Bei all seinen Qualitäten darf man nicht übersehen, dass Clouzot ein sehr problematischer Charakter war. Wiederholt hat er etwa Darstellerinnen am Set geschlagen, um besonders emotionale Reaktionen zu bekommen. Auch seine Zusammenarbeit mit der Continental, jener berüchtigten deutschen Filmproduktionsfirma im besetzten Frankreich, wurde lange Zeit kontrovers diskutiert.

Clouzot kannte Alfred Greven, der die Firma leitete, aus seiner Zeit in Deutschland, wo er auch für die UFA arbeitete. Nach dem Krieg wurde Clouzot auf Verlangen hochrangiger Intellektueller begnadigt, tatsächlich hat er auch für die Continental tolle und subtil kritische Filme wie «Le corbeau» realisiert.

Truffaut hat ihn verkannt

Clouzot, der sich vornehmlich Pfeife rauchend in der Öffentlichkeit zeigte, fühlte sich wohl im sogenannten Polar, dem französischen Noir-Film, der rund um den Zweiten Weltkrieg besonders stark florierte.
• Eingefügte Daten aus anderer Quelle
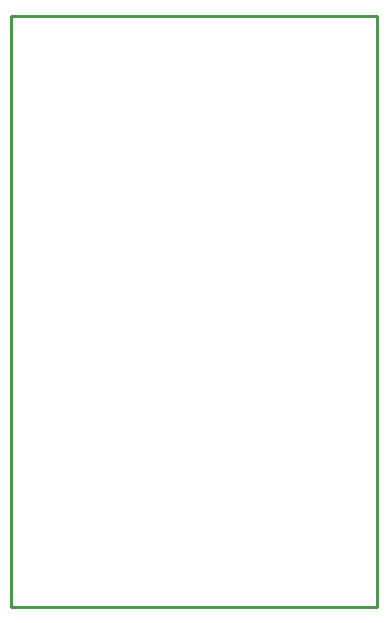
<source format=gbr>
%TF.GenerationSoftware,KiCad,Pcbnew,7.0.11-7.0.11~ubuntu22.04.1*%
%TF.CreationDate,2024-09-13T11:34:55+03:00*%
%TF.ProjectId,RVPC_Rev_B,52565043-5f52-4657-965f-422e6b696361,B*%
%TF.SameCoordinates,PX7bfa480PY7270e00*%
%TF.FileFunction,Profile,NP*%
%FSLAX46Y46*%
G04 Gerber Fmt 4.6, Leading zero omitted, Abs format (unit mm)*
G04 Created by KiCad (PCBNEW 7.0.11-7.0.11~ubuntu22.04.1) date 2024-09-13 11:34:55*
%MOMM*%
%LPD*%
G01*
G04 APERTURE LIST*
%TA.AperFunction,Profile*%
%ADD10C,0.254000*%
%TD*%
G04 APERTURE END LIST*
D10*
X0Y50000000D02*
X31000000Y50000000D01*
X31000000Y0D01*
X0Y0D01*
X0Y50000000D01*
M02*

</source>
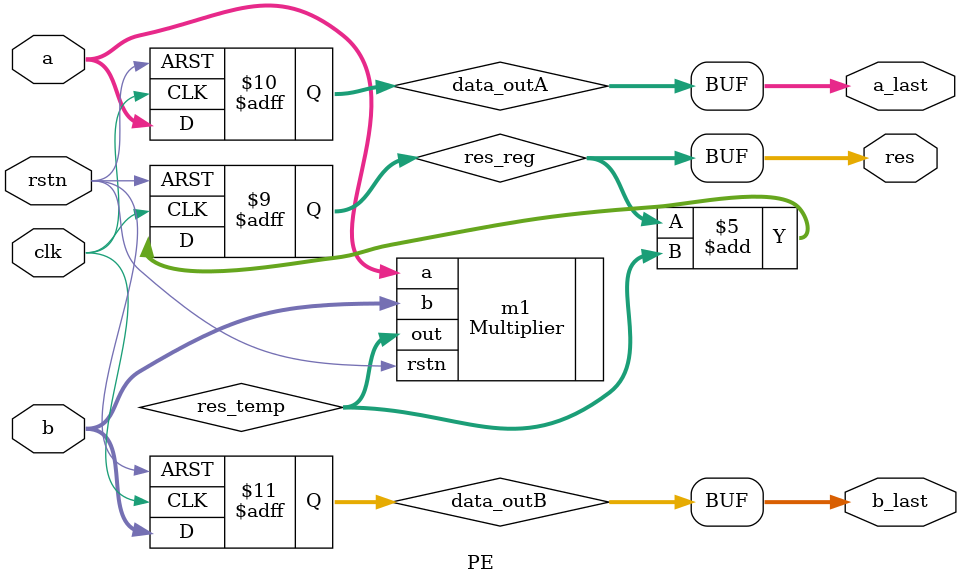
<source format=v>
`timescale 1ns / 1ps


module PE(
a,b,a_last,b_last,res,clk,rstn
    );
input clk,rstn;
input wire[3:0] a;
input wire[3:0] b;
output wire[9:0] res; 
output wire[3:0] a_last;
output wire[3:0] b_last;
wire[7:0] res_temp;
reg[3:0] data_outA = 4'b0;
reg[3:0] data_outB = 4'b0;
reg[9:0] res_reg = 10'b0;
always@(posedge clk or negedge rstn) 
    begin
        if(!rstn)
            begin
                data_outA <= 4'd0;
                data_outB <= 4'd0;
            end
        else
            begin
                data_outA <= a;
                data_outB <= b;
            end
    end
always@(posedge clk or negedge rstn)
    begin
        if(!rstn)
            res_reg <= 10'd0;
        else
            begin
            res_reg <= res_reg + res_temp;
            end
    end
assign a_last = data_outA;
assign b_last = data_outB;
assign res = res_reg;
Multiplier m1(.a(a),.b(b),.out(res_temp),.rstn(rstn));
endmodule



</source>
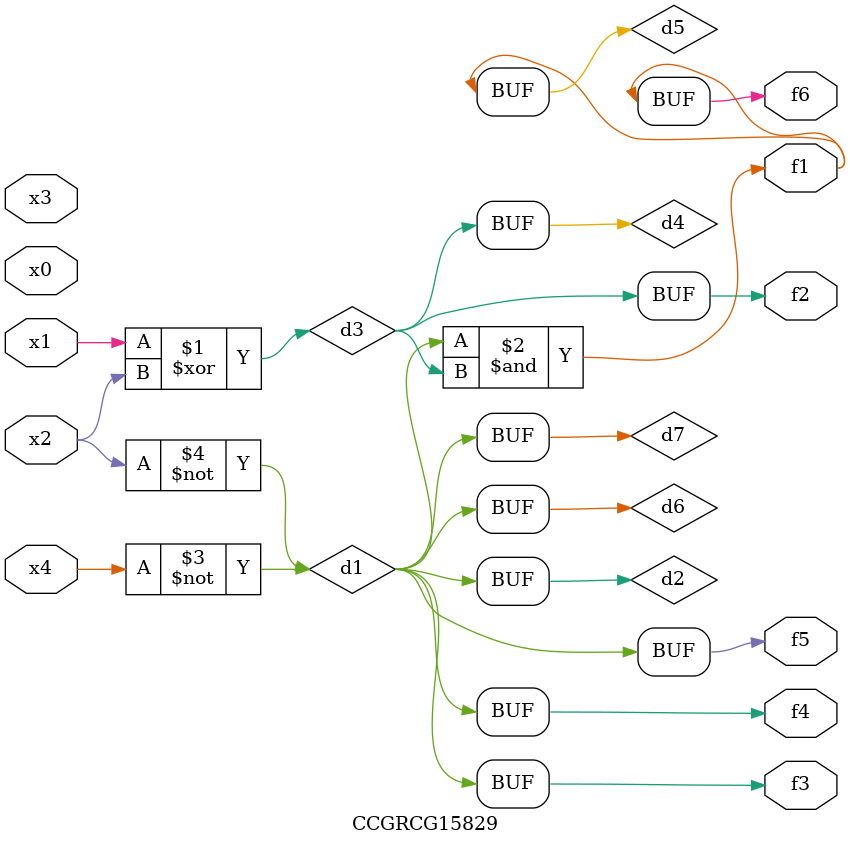
<source format=v>
module CCGRCG15829(
	input x0, x1, x2, x3, x4,
	output f1, f2, f3, f4, f5, f6
);

	wire d1, d2, d3, d4, d5, d6, d7;

	not (d1, x4);
	not (d2, x2);
	xor (d3, x1, x2);
	buf (d4, d3);
	and (d5, d1, d3);
	buf (d6, d1, d2);
	buf (d7, d2);
	assign f1 = d5;
	assign f2 = d4;
	assign f3 = d7;
	assign f4 = d7;
	assign f5 = d7;
	assign f6 = d5;
endmodule

</source>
Undurchsichtige Gestalten, nebelverhangene Gassen und sich in faszinierende Obsession ergiessende Amoralität finden sich in all seinen Filmen. Sein Stil ist kühl, man könnte ihn heute wohl mit jenem Michael Manns vergleichen.

Die Filme sind präzise durchkomponierte, elegante, hermetische Skulpturen. Clouzots jüngere Kollegen wie François Truffaut haben ihm fehlende Spontanität vorgeworfen. Aber Clouzot erinnert daran, dass manchmal entscheidend ist, ob die Kamera zwei Zentimeter weiter links oder rechts steht. Manchmal liegt nur ein Zentimeter zwischen Vertrauen und Betrug, Gut und Böse.
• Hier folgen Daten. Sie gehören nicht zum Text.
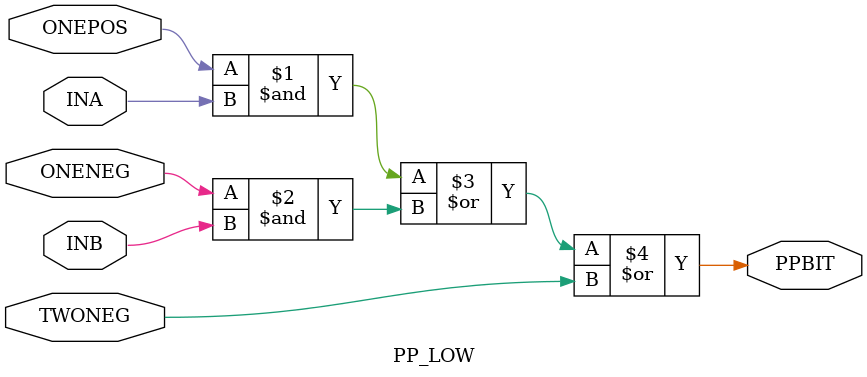
<source format=v>
module PP_LOW ( ONEPOS, ONENEG, TWONEG, INA, INB, PPBIT );
input  ONEPOS;
input  ONENEG;
input  TWONEG;
input  INA;
input  INB;
output PPBIT;
   assign PPBIT = (ONEPOS & INA) | (ONENEG & INB) | TWONEG;
endmodule
</source>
Wer sich genauer mit dem Werk befasst, entdeckt einen Filmemacher, der mit dem Kino in die bisweilen mysteriöse Wirklichkeit eindringen wollte. Das darf man ganz wörtlich verstehen. Es geht nicht nur um haptische Erfahrungen mit Farben und Formen (besonders virulent in seinen kinetischen Experimenten rund um den unrealisiert gebliebenen «L’enfer» und sein Spätwerk «La prisonnière» (1968)), sondern um ein Eintauchen in die Dinge und Welten.

Es ist bezeichnend, dass der Kameramann William Lubtchansky im faszinierenden Dokumentarfilm «L’enfer d’Henri-Georges Clouzot» (2009) davon berichtet, wie Clouzot ihn aufforderte, rhythmisch zu zoomen, so dass er einen Koitus mit der Bewegung des Bildes imitierte. Wer sehen will, was das Kino zu leisten imstande ist, kommt an Clouzot nicht vorbei.